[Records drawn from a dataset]
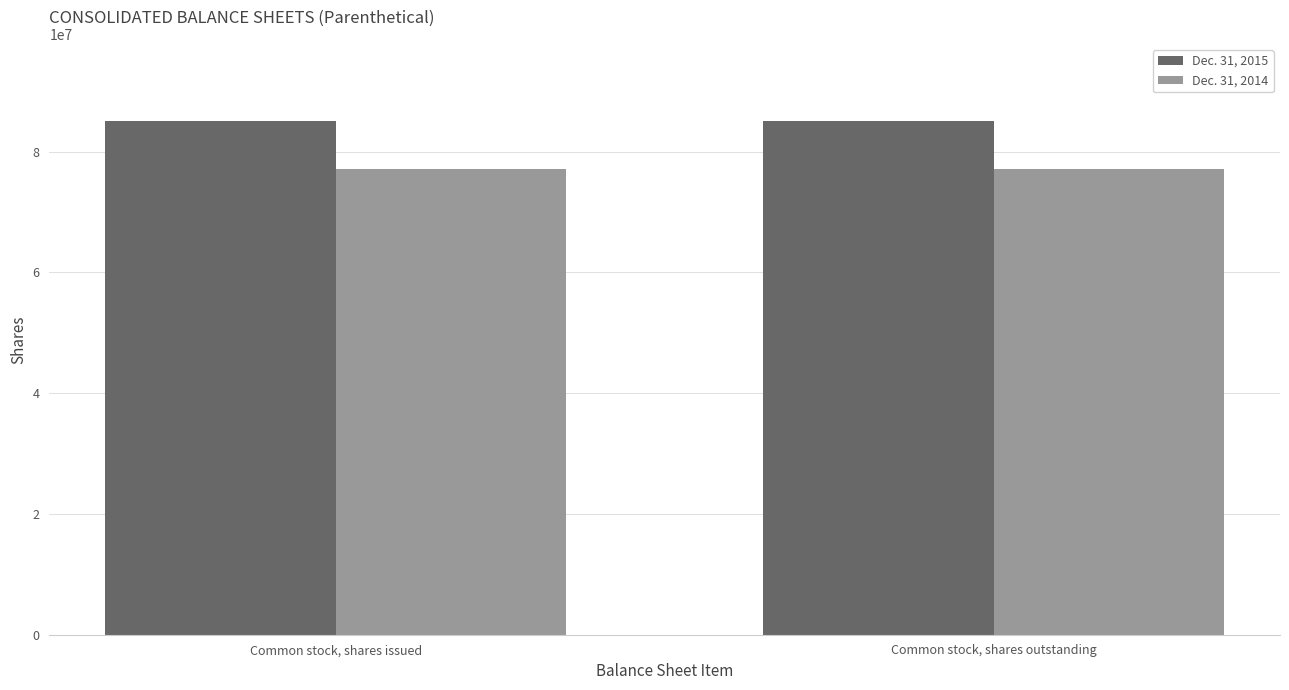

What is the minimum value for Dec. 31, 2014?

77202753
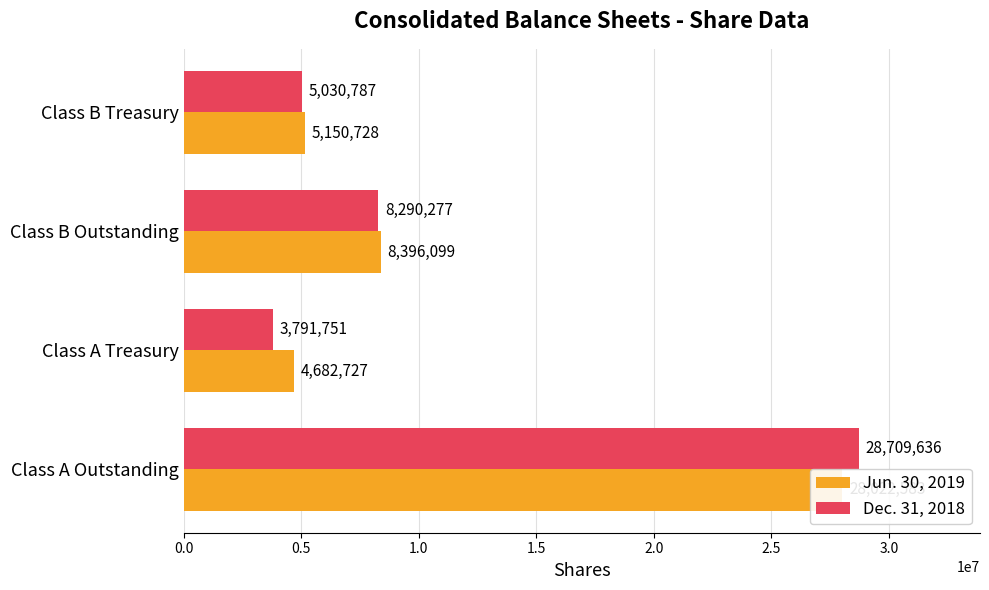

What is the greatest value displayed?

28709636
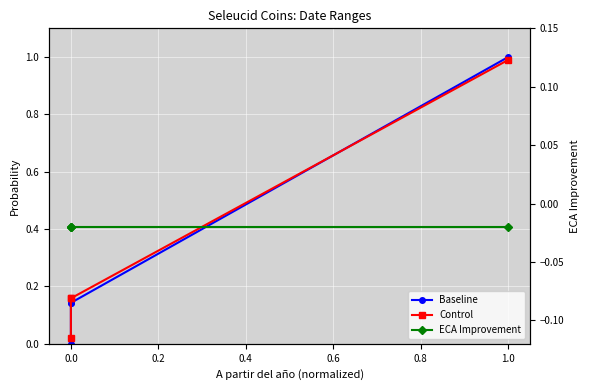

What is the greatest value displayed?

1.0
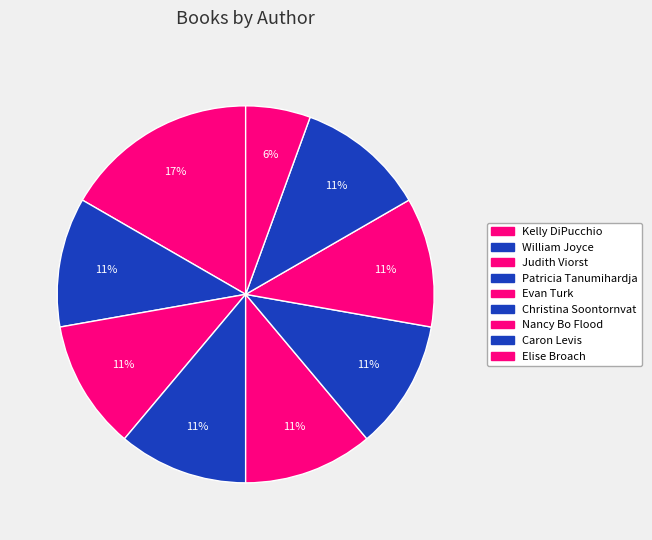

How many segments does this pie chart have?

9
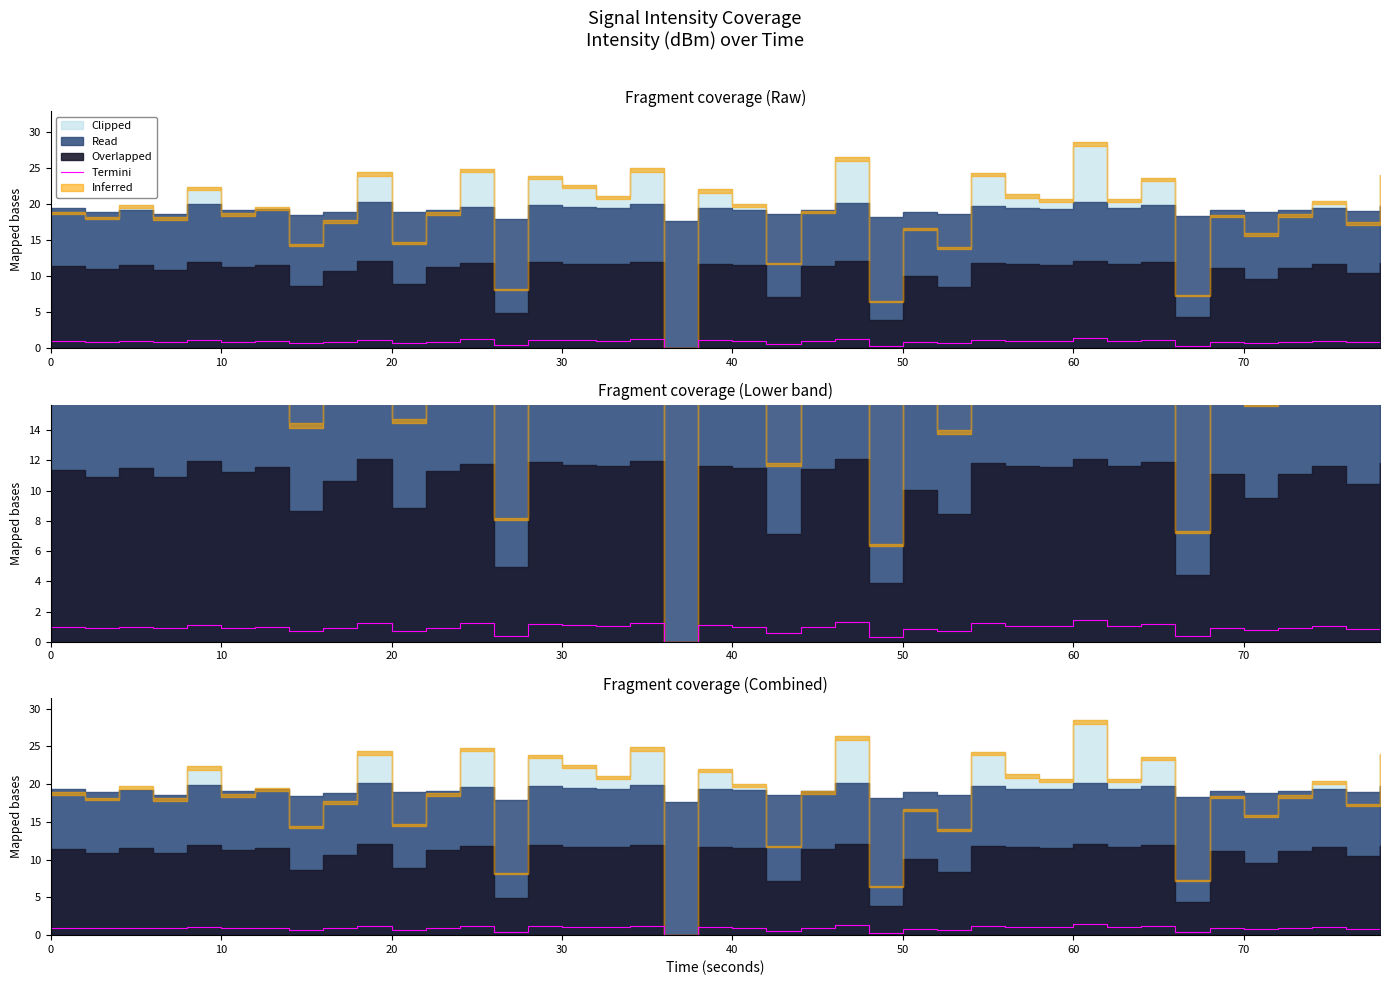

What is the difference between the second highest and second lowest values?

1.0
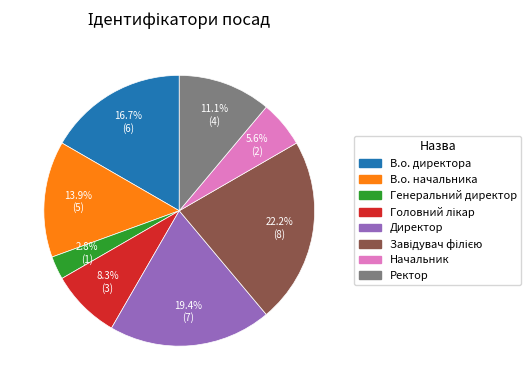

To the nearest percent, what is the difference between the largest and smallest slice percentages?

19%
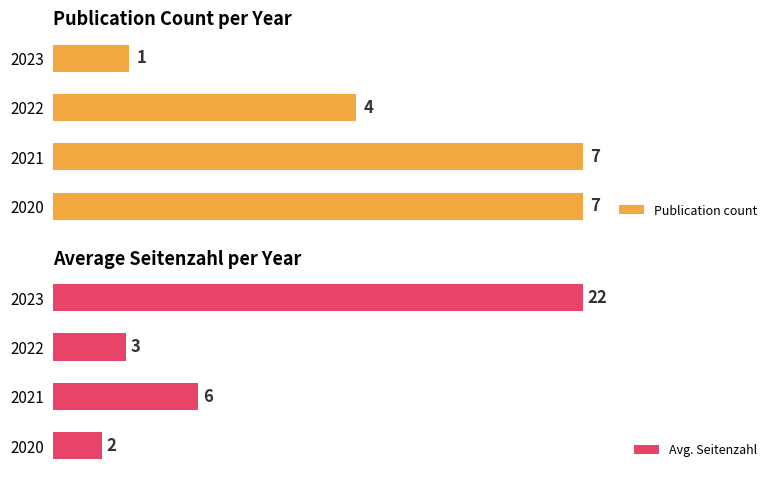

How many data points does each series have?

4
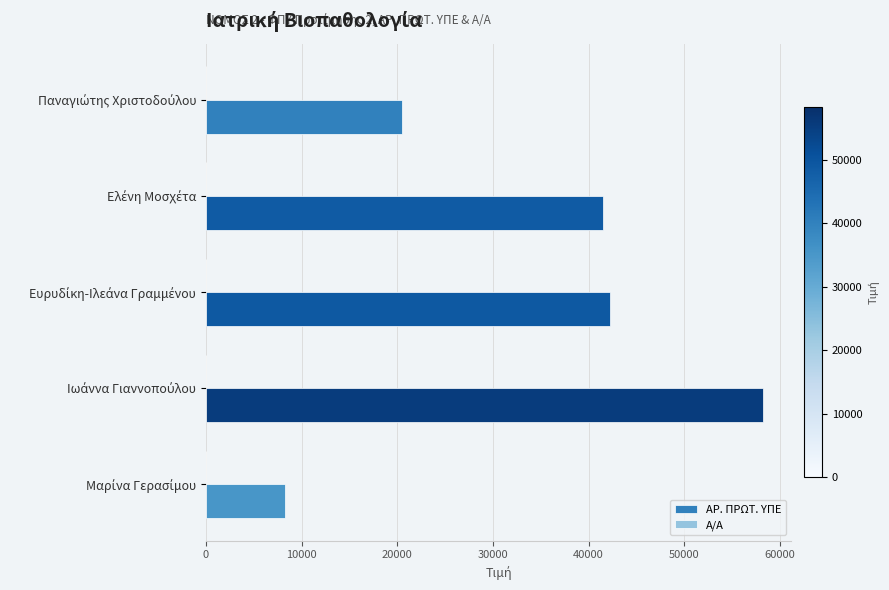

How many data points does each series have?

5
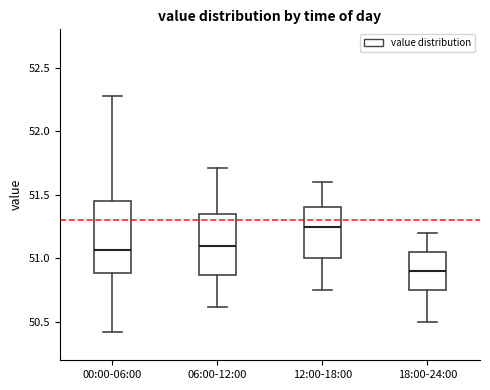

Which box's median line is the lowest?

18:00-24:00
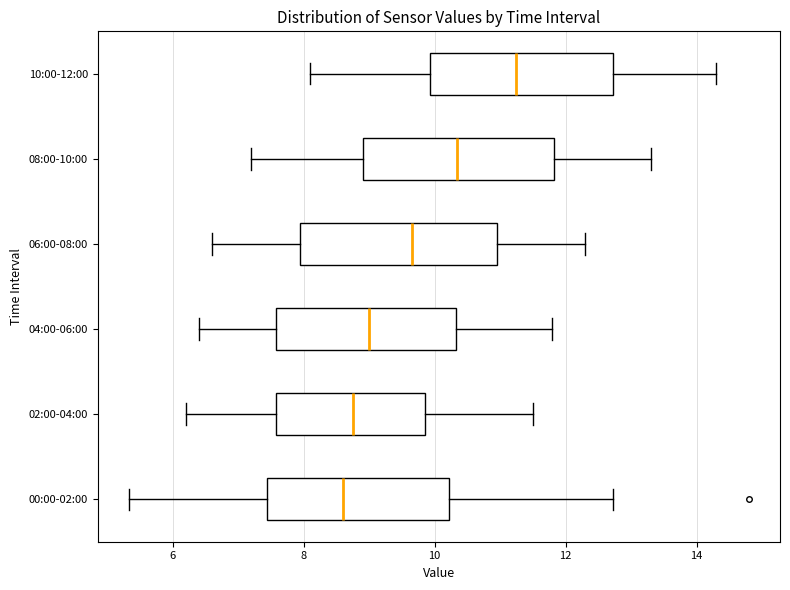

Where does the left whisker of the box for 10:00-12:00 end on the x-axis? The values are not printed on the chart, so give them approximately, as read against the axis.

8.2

Task prompt
Extract each line of the data above that contains the string "between", treating uppercase and lowercase letters as different.

Task answer
What is the difference between the second highest and second lowest values?
To the nearest percent, what is the difference between the largest and smallest slice percentages?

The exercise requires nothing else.